Recently opened at Niccoli Sweetwater’s Basilique region is a joint exhibition of art organised by the Focus team, and featuring the work of Looker Lumet and Sophie Marie Sinclair (Perpetua1010), both of whom are artists new to my eyes. This is something of a “split level” exhibition of work, the core being located at Basilique’s skyborne exhibition and event space, Palazzo di Basilique, with some of Looker’s work also appearing at the ground level Galleria rotunda.
Located on the Lago di Garda terrace at the rear of Palazzo di Basilique, Sophie Marie Sinclair presents Yellow Expressions, a portfolio of her physical world art with – as might be expected from the title – something of a yellow theme running through them.

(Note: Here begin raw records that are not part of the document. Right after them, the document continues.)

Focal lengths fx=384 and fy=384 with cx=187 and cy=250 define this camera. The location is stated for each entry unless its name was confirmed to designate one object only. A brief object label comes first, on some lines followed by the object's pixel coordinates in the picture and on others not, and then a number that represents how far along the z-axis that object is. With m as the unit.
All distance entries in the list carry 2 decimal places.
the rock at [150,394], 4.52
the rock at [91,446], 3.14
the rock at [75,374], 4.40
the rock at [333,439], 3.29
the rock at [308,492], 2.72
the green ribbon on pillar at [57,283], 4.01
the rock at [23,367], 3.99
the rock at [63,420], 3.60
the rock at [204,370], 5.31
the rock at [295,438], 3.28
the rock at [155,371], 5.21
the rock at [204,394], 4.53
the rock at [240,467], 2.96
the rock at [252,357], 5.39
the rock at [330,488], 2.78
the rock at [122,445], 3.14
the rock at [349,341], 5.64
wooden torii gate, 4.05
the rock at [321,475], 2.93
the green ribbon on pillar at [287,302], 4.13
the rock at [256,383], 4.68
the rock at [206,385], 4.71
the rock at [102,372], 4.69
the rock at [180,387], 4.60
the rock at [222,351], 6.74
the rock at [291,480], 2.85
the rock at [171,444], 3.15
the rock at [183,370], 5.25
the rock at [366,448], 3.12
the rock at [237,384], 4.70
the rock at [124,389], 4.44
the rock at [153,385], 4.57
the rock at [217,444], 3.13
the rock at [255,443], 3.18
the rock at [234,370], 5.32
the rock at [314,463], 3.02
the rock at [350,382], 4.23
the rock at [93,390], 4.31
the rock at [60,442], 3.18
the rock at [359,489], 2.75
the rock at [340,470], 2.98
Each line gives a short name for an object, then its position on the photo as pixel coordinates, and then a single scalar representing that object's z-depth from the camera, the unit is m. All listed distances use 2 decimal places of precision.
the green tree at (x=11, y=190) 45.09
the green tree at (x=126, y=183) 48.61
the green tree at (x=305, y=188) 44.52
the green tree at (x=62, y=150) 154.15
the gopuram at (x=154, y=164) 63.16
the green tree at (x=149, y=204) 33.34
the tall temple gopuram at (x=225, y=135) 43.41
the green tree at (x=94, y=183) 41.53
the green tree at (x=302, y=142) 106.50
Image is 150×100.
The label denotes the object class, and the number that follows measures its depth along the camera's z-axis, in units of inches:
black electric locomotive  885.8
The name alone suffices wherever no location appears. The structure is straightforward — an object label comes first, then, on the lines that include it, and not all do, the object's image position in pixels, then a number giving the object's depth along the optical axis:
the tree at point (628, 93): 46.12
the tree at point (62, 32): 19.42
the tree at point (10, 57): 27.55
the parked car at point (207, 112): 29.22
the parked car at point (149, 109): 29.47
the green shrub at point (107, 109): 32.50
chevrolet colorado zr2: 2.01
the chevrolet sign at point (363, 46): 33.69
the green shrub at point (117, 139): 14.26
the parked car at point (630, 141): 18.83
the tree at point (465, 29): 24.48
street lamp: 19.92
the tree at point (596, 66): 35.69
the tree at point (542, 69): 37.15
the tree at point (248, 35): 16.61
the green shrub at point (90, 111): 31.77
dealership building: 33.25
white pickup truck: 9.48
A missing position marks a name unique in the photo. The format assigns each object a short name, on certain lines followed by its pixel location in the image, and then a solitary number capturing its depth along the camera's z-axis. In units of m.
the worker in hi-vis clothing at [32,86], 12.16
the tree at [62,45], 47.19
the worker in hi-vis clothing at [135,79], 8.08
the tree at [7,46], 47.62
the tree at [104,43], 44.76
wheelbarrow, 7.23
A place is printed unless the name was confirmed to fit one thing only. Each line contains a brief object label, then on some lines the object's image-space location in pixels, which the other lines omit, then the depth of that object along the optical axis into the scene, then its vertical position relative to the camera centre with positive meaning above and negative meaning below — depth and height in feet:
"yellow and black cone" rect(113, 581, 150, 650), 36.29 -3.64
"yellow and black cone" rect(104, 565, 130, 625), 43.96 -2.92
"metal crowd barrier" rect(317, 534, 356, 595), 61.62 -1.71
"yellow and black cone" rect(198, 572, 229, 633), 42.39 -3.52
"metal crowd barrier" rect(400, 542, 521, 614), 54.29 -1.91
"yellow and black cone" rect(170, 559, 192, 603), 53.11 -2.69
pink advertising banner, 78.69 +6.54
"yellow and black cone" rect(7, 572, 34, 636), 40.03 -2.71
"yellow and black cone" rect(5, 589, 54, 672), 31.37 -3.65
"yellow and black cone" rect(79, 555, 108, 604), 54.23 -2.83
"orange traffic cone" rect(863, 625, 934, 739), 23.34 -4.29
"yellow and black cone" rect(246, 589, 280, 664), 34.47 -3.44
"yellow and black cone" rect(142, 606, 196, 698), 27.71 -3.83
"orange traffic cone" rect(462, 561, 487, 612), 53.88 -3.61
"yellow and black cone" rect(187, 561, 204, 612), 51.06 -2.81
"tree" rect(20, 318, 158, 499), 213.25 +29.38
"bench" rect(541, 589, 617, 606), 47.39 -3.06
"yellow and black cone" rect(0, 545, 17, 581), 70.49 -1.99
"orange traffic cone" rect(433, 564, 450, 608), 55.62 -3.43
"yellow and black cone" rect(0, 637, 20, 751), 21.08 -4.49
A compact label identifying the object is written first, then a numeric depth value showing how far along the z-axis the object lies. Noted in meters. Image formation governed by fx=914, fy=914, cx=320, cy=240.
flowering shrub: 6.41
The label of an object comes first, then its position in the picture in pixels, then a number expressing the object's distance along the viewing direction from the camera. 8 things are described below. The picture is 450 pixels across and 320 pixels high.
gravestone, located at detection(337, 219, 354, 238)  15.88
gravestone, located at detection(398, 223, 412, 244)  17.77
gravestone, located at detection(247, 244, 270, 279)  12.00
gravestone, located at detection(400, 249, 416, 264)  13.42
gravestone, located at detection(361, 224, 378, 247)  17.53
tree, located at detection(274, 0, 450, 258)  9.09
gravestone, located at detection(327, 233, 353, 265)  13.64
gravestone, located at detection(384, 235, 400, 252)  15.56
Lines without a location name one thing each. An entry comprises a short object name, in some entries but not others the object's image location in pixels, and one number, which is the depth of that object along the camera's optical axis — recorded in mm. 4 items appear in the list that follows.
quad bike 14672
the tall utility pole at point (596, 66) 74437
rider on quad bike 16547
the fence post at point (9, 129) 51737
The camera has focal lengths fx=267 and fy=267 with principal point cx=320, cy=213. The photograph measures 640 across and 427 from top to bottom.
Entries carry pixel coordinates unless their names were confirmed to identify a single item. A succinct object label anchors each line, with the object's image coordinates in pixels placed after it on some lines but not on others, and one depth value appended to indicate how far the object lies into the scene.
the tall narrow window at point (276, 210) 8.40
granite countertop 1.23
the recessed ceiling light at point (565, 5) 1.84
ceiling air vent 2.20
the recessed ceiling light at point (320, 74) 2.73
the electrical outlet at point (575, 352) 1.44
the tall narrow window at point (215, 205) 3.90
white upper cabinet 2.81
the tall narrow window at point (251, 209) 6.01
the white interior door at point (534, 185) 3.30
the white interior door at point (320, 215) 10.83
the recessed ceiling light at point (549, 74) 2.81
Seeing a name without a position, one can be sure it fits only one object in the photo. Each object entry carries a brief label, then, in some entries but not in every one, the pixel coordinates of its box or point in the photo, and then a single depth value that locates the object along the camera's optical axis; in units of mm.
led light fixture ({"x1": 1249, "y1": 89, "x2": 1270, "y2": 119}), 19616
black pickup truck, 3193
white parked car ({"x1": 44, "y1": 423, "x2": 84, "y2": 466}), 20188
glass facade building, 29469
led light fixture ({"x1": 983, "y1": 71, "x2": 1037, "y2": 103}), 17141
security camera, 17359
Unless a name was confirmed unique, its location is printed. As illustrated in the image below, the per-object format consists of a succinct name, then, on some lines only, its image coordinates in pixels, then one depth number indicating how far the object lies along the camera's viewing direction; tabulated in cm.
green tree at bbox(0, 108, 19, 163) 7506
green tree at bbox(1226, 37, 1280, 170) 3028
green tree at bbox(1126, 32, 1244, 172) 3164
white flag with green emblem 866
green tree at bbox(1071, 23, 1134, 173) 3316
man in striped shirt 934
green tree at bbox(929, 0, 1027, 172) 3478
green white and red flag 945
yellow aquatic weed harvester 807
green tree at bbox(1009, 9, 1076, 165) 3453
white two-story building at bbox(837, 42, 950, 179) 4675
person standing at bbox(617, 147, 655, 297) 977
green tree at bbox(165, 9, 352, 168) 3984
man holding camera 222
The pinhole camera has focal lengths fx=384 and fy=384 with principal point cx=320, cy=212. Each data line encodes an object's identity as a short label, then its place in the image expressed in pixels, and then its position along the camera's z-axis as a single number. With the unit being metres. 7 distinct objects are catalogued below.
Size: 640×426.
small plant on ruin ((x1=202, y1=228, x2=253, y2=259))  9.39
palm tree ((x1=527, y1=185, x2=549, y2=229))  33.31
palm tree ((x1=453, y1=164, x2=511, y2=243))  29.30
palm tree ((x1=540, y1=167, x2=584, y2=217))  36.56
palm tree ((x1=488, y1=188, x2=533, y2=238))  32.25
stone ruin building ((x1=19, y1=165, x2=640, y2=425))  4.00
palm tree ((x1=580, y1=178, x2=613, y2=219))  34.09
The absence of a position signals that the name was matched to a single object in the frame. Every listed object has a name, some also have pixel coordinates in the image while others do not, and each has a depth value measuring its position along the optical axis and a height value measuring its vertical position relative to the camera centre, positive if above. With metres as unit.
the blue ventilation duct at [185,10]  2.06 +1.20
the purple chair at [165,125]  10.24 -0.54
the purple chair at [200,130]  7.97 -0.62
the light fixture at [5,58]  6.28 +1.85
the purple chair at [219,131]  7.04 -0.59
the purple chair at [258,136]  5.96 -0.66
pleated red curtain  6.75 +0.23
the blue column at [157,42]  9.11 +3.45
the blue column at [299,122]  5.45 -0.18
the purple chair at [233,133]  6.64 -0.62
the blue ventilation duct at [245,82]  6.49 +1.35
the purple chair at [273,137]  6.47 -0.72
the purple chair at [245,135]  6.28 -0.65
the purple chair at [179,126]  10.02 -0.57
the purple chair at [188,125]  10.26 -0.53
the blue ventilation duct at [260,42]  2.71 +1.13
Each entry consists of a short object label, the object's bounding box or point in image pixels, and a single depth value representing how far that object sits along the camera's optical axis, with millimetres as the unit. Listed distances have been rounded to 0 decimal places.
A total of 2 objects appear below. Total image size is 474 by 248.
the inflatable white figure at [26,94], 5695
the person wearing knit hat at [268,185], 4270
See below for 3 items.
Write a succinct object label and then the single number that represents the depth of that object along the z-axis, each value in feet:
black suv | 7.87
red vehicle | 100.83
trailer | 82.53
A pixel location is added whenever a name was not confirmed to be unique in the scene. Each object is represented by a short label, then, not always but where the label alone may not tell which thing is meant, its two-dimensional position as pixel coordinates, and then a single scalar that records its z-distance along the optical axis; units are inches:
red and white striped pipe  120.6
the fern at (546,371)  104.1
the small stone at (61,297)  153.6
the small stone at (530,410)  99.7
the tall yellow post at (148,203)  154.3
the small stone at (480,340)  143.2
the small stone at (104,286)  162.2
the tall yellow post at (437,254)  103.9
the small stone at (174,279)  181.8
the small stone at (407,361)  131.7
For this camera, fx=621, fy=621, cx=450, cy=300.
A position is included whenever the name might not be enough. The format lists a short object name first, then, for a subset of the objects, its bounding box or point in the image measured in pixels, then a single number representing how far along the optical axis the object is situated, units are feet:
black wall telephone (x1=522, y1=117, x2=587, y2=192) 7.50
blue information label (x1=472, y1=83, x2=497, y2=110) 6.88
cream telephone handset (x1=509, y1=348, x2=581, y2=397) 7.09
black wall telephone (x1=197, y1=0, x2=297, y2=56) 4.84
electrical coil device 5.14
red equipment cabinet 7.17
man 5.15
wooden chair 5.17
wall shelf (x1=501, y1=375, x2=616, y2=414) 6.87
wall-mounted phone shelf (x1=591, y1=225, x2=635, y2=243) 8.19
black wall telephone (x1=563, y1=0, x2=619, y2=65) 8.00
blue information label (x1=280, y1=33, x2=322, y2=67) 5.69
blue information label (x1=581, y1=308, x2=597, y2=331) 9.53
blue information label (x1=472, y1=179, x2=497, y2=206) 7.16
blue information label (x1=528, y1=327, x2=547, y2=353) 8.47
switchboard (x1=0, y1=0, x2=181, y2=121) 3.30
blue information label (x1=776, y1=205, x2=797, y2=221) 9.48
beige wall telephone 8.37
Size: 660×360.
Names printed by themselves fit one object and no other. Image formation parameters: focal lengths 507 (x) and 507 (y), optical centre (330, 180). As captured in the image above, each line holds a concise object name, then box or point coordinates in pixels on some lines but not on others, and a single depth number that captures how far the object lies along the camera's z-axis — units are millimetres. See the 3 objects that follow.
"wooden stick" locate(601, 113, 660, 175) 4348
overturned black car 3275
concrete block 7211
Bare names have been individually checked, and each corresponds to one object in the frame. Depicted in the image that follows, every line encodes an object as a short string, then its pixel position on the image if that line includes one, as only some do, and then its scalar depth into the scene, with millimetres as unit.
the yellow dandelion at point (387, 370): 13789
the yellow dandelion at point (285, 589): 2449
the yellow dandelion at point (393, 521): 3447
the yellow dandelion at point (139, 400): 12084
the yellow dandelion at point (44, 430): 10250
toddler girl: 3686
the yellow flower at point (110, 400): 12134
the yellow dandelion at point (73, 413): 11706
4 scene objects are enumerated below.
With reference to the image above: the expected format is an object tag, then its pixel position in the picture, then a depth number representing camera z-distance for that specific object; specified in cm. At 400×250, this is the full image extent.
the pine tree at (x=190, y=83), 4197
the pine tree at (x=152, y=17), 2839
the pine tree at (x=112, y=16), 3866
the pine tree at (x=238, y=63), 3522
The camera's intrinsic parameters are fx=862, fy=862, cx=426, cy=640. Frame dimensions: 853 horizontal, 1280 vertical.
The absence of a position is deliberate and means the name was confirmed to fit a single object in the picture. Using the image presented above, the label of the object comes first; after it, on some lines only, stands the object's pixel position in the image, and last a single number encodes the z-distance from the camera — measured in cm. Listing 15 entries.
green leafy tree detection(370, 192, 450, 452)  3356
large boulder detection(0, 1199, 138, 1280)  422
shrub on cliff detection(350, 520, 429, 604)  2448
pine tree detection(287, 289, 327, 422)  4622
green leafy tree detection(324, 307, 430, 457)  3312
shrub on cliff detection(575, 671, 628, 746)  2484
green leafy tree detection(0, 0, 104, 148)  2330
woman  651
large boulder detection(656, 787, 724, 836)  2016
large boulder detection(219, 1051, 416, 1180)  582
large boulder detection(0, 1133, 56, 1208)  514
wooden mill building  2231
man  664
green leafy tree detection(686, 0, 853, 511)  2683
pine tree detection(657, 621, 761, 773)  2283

Sophie’s background is perhaps as fascinating as her art. A graduate of the Academy of fine Arts Vienna, she is also by turn a cartoonist, having had a particular focus on political satire, an author and a ghost writer for certain well-known comedians. As a painter, she is an experimentalist in terms of materials she uses, but has a leaning towards plaster, glue, terracotta, stones, bones, ash, charcoal, and the use of natural pigments.
Sophie describes her artistic focus as being on the nude body and also abstract art, and the former is certainly demonstrated in Yellow Expressions, which features 10 studies of the male and female form, most of which appear to be pen or charcoal drawing finished in a water or ink wash to provide the natural yellow tone within them, with one piece (Mind N) offering the suggestion of a more oil-like and textured / layered finish that also involves richer hues.
All ten pieces are superbly rendered, their finish highly suggestive of being produced on porous plaster rather than canvas, something that gives them a highly tactile sense, whilst their neo-classical styling presents them as pieces that would fit any home environment admirably.

Straddling the upper terrace at the front of Palazzo di Basilique and the ground-level Galleria rotunda, Looker Lumet offers a selection of his Second Life landscape photography (although he also produces avatar studies and portraits as well), with 12 pieces on the terrace, eight of which are also offered within the Galleria. I’m not entirely sure of the reason for this, although I assume it is to allow visitors to Basilique itself to view an art display without them necessarily being aware of the exhibitions up at Palazzo di Basilique.
Either way, Looker’s landscape work is rich in atmosphere, with the pieces offered in this selection perhaps leaning more towards darker tones and hues, some of which are fitting, given the theme (such as with The Graveyard in the Forest), whilst with others it offers a genuine and fitting depth of broodiness that emphasises Nature’s changing moods or the overall tone of the piece in question (see Abandoned and Seasight).
Which is not to say this is a “heavy” exhibition in terms of colour and tone: there are several brighter pieces that stand as memories of happy times on the beach or the splendour of a day’s sailing, all of which stands as an engaging exhibition.

I gather both Sophie’s and looker’s work will remain at Basilique through until mid-October.